E voltou à posição em que estava no quadro.

O segurança aproximou-se de mim e com bons modos perguntou:

– O senhor está a sentir-se bem?

– Estou óptimo, porquê?

– Ao longe vi-o fazer gestos e pareceu-me que estava até a falar com o quadro, pelo que pensei que talvez alguma coisa não estivesse bem.

– Está tudo bem, obrigado. Virei costas e continuei a visita.

Depois destes extraordinários acontecimentos fui surpreendido com a noticia de jornal sobre mais um inédito, e não resisti a uma enorme gargalhada.
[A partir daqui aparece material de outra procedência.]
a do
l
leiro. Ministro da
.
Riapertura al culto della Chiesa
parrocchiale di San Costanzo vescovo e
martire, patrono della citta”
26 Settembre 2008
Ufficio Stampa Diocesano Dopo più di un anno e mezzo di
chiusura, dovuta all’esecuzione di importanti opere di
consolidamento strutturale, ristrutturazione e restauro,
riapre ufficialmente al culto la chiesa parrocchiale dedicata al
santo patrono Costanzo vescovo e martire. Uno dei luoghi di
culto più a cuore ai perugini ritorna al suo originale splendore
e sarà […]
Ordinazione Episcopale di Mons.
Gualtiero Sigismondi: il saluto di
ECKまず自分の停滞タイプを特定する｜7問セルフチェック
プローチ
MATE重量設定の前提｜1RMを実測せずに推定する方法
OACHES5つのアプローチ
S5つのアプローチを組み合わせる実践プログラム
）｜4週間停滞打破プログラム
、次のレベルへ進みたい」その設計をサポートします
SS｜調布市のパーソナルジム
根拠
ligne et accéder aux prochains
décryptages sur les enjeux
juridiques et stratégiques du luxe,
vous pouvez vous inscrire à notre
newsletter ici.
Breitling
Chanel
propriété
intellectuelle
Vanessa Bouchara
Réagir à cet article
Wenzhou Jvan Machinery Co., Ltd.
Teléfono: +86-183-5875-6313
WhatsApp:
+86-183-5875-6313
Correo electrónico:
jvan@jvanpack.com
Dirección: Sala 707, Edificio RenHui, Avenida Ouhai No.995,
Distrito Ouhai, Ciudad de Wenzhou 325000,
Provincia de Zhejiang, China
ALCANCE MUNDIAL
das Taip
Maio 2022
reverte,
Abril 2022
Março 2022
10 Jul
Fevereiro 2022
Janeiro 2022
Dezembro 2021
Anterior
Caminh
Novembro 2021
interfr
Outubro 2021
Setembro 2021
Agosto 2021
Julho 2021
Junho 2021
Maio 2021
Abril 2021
Rezava assim:

Entre os papeis do poeta foi descoberto um inédito.

Numa folha branca aparece, a um terço da altura, o poema descoberto.

Modelo de simplicidade, consiste tão só numa vírgula cortada pela metade. Alvoroçou especialistas com o seu significado.

Foi convocado um congresso. Podem até dia vinte entregar-se comunicações.

Nota iconográfica

A pintura de José de Almada Negreiros (1893-1970),  Retrato de Fernando Pessoa, 1964, pretexto desta conversa pertence à colecção do Centro de Arte Moderna da Fundação Calouste Gulbenkian.